Turkey, Russia agree on demilitarized zone in Syria's Idlib
AP Photo/Alexander Zemlianichenko

Russia and Turkey reportedly agreed Monday to establish a demilitarized buffer zone in Syria’s Idlib province to keep forces loyal to dictator Bashar al-Assad’s forces separate from rebel fighters in the region.

The zone is expected to be 9 to 15 miles wide and expected to be implemented by mid-October, Russian President Vladimir Putin declared, according to the state-owned TASS news agency.

“At the meeting, we discussed in detail this situation (in the Idlib governorate) and decided to establish a [9 to 15 mile]-wide demilitarized zone along the contact line between government troops and the armed opposition by October 15, 2018 and evacuate radical militants, including Jabhat al-Nusra (a terrorist organization outlawed in Russia – TASS),” Putin said.

Jabhat al-Nusra refers to al-Qaeda’s branch in Syria, primarily based in Idlib. Some analysts have deemed the wing to be al-Qaeda’s strongest branch.

Putin announced the demilitarized zone after meeting with Turkish President Recep Tayyip Erdogan on Monday at the Russian leader’s presidential residence in the coastal city of Sochi.

“I believe our joint statement following this meeting will give the region a new hope,” President Erdogan reportedly said, adding, “At the moment, I believe, not only our region but also the world is looking at Sochi today.”

Turkey’s Daily Sabah noted:

The province of Idlib in northwestern Syria is the largest bastion of the opposition, and Turkey has been eager to prevent a potential regime offensive there.
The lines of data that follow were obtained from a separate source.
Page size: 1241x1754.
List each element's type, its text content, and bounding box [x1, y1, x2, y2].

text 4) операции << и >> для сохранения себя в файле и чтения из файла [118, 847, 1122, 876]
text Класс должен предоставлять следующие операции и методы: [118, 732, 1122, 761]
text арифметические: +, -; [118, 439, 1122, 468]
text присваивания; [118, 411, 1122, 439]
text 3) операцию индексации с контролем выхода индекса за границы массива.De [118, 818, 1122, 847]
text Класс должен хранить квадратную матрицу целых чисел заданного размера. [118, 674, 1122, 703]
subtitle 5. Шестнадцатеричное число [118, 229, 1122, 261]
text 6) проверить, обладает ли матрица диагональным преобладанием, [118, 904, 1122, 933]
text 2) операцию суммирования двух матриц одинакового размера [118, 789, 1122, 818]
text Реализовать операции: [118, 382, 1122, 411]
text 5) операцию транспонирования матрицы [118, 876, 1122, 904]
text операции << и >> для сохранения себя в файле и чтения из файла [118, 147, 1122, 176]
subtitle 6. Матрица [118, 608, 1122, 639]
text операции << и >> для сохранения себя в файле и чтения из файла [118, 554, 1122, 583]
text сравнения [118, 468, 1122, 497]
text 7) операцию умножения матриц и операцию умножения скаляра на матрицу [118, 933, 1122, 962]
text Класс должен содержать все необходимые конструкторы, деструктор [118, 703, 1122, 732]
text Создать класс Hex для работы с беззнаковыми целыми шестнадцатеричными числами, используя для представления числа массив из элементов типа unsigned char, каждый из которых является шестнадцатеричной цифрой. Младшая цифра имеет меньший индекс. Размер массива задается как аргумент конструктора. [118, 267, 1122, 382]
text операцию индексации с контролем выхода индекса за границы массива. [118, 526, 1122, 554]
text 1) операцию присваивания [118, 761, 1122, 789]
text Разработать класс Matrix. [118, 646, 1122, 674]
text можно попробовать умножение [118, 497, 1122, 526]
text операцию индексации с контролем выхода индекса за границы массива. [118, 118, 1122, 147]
Russia calls Idlib a hotbed of terrorism and says the Syrian regime has the right to retake control of it. Turkey has appealed to Russia and Iran for a diplomatic resolution to the ticking bomb. At the same time, it has sent reinforcements to its troops ringing Idlib, a move designed to ward off a ground assault, at least for now.

Turkey has also warned about the presence of terrorist groups in Idlib, stressing ahead of the Sochi meeting that inaction would lead to “heavy consequences.”

“Let’s all take steps against terror groups among rebels,” Erdogan said Sunday, adding, “We should find a solution with Russia and [U.S.-led] coalition forces without giving any chance to this.”

Ongoing U.S. support for Syrian Kurds considered terrorists by Turkey has strained the relationship between NATO allies Washington and Ankara.

The Sochi meeting came ten days after a summit between Putin, Erdogan, and their Iranian counterpart Hassan Rohani, another Assad ally, failed to generate a compromise to prevent an expected Syrian government offensive in Idlib Province.